DU and Partners Help Farmers Conserve Montana's Prairies

The high density of wetland depressions and associated grasslands found on Montana's Hi-Line provide vital breeding habitat for waterfowl and other wetland-dependent wildlife. The Hi-Line, which encompasses Montana's portion of the Prairie Pothole Region (PPR), has been experiencing native grassland loss at rates not seen since the Dust Bowl. To help reverse this trend, DU conservation specialist Brett Dorak recently began working with the Natural Resources Conservation Service (NRCS) and Farm Service Agency (FSA) staff to promote federal conservation programs such as Continuous CRP and State Acres for Wildlife Enhancement (SAFE), which are not as well known as the Conservation Reserve Program (CRP) among private landowners. Many of these programs come with extra payment incentives to help farmers protect native grassland. 

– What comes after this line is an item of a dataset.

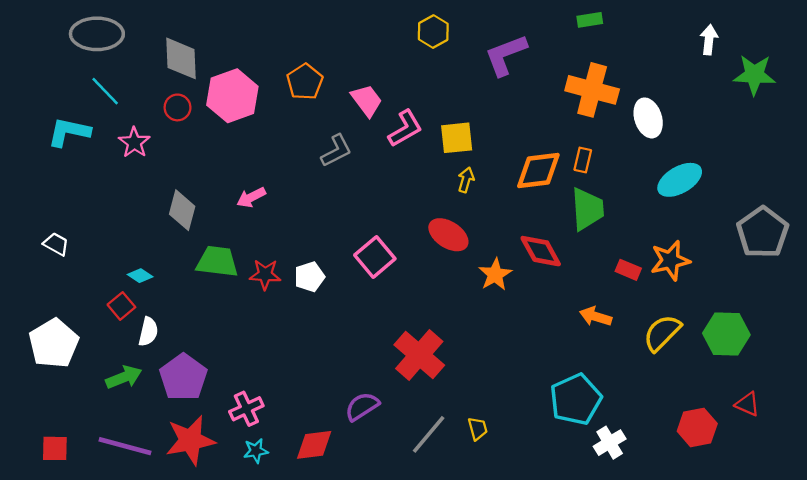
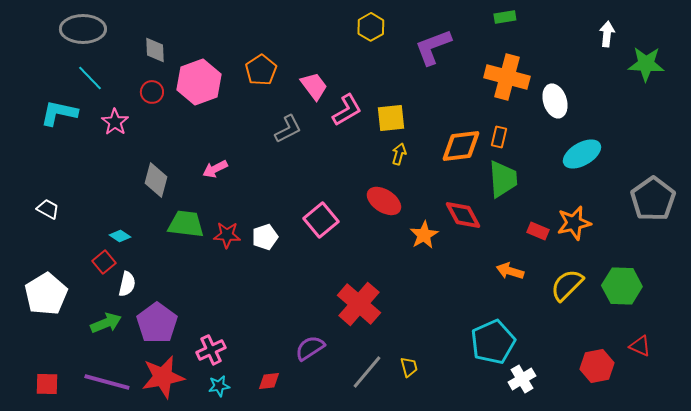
gray diamond: (181, 58) -> (155, 50), size x0.7
red diamond: (314, 445) -> (269, 381), size x0.7

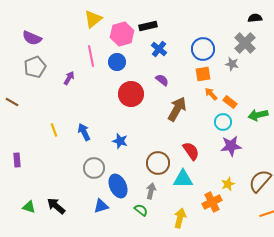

Recently, high wheat prices and declining conservation payments have encouraged farmers to remove their land from CRP and put them back into row crop production. Montana's CRP enrollment across the PPR has declined by roughly 60 percent, from a peak of almost 2.4 million acres in 2007 to fewer than 1.4 million acres today. 

In 2013, Montana was allocated approximately 7,000 acres for the SAFE Prairie Pothole–Upland Game Bird Enhancement program. Thanks to DU, NRCS and FSA staff, all of those acres were successfully enrolled in this program. The grassland protected by these programs will provide crucial habitat for waterfowl and upland birds in Montana's portion of the PPR.